Pete LaRoche works in May 2017 picking up trash along Back Cove as part of the Portland Opportunity Crew. He said it was better than standing on a street median begging for money. Staff photo by Brianna Soukup

More than a dozen businesses have donated the money needed to continue Portland’s jobs-for-panhandlers program into the fall.

The city launched the Portland Opportunity Crew last year to reduce panhandling on city streets, which has generated complaints from businesses, residents and visitors alike. Modeled after a similar approach in Albuquerque, the seasonal program offers employment to panhandlers and people staying at the city’s homeless shelter. At the end of the pilot phase, Portland officials called it a success and hoped to continue it this year. The program restarted in May with leftover money, but those funds would dry up in July.

So the city sought donations from local businesses, and on Tuesday, the Portland Community Chamber of Commerce delivered a check for $13,000, enough to fund the crew for 10 weeks. The money came from 13 businesses, located from the Old Port to Bayside. The city also announced an additional $5,000 donation from the Maine Community Foundation via one of its members and a $500 donation from a local family. The money will allow the Portland Opportunity Crew to run through the fall, like last year.

“We’re so thankful the chamber recognized the impact this program has on our community and enthusiastically stepped up to mobilize its members and provide this crucial funding source,” City Manager Jon Jennings said. “The reality is we must rely on public-private partnerships to sustain this program, and so we’re very grateful to the businesses, organizations and people who have recently contributed financially.”

Quincy Hentzel, CEO of the Portland Regional Chamber of Commerce, said the business community has been interested in and supportive of the program.

“The mission of the Portland Opportunity Crew is to help people find pathways to employment and to help people find economic security,” Hentzel said. “Those are two primary objectives of the chamber. It seemed like a natural program for the business community to rally around.”

Hentzel’s group is the parent organization of the Portland Community Chamber of Commerce.

The program provides work for six people two days a week from spring until fall. A city social worker drives to busy intersections and offers panhandlers a chance to earn $10.68 an hour cleaning up parks and other light labor jobs. Workers register with a temp agency called People Ready.
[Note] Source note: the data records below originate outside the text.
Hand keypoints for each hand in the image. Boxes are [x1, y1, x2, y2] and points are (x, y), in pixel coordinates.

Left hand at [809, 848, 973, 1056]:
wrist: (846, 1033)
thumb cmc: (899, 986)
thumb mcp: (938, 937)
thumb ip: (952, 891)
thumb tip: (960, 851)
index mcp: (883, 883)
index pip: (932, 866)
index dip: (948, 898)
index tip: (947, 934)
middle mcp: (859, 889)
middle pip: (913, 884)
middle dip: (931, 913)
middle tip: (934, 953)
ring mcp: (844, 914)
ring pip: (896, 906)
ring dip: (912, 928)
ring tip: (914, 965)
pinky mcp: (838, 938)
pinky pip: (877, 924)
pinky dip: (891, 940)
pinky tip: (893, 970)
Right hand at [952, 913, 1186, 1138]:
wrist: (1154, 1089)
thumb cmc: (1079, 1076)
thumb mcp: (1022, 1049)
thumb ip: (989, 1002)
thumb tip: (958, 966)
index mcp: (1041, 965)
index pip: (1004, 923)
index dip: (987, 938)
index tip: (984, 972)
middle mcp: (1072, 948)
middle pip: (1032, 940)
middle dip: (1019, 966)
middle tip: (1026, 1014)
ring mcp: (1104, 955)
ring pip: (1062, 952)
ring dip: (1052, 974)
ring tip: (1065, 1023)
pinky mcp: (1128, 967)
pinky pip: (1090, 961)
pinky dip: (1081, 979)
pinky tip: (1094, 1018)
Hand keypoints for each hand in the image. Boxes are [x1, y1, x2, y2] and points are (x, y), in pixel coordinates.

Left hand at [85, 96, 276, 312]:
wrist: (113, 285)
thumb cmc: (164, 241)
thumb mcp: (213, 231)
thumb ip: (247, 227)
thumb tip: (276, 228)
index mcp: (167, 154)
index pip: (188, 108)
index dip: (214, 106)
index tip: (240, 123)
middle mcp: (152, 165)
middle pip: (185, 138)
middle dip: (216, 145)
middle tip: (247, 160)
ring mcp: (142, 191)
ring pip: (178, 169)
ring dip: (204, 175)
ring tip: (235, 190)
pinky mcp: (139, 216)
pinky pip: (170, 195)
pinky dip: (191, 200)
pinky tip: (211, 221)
They are provided breakfast and lunch by the city and travel to work sites in a city-owned van. At the end of the day, they are paid and offered other city services.

“We’re excited to be out there helping individuals get off the medians and get on a pathway to self-sufficiency,” said Aaron Geyer, the city’s General Assistance program director.

During the pilot phase, city officials said they reached out to 65 panhandlers. Seventeen agreed to try the program. Five participants found continuing employment as a result, and five others were connected with housing support. From May to November, crews picked up 310 bags of trash and collected 214 hypodermic needles at 114 sites throughout the city, including parks and trails.

The city did not say how many people have participated in the program since it restarted this spring. But officials reported that Portland Opportunity Crew workers have collected 171 bags of trash and 60 needles at 57 sites to date. Municipalities from Virginia to New York have asked about the program.

Geyer said the program has been a success in other ways, too. One day, he recalled standing by the Verizon Wireless store with the day’s crew when a man came out to say he recognized many of the workers from panhandling and wanted to buy them all coffee or soda on their next break. On another occasion, Geyer witnessed a woman approach a Portland Opportunity Crew worker on the Eastern Promenade Trail to thank him for his work.

“After, he was telling me how good it made him feel,” Geyer said. “That’s not a metric that’s easy to measure, but it is a metric that has to be considered. This is a case when it’s more than raw numbers. It’s about helping people. It’s about getting folks back to work.”

The cost to sponsor the Portland Opportunity Crew for one week is $1,300. Tuesday’s donation came from a range of local businesses: Allspeed Cyclery & Snow, Bayside Bowl, David Wood Clothiers, Gritty McDuff’s, InterMed, Old Port Wine Merchants, Press Hotel, Renys, Union Bagel, Verizon Wireless, Verrill Dana, Vitalius Real Estate Group and Portland Downtown. Representatives from some of those companies joined city and chamber officials Tuesday at Portland City Hall to announce the donation.

“It’s truly a hand up and not a handout,” said Thomas Wilson, marketing director at Gritty McDuff’s.

Tommy Johnson, the chamber’s director of membership and events, said some businesses told the chamber they weren’t ready to make a donation right now, but would like to contribute later this year or next year.

“Many said they want to continue this next year if there is an opportunity to,” Johnson said. “I don’t think the interest is going to wane.”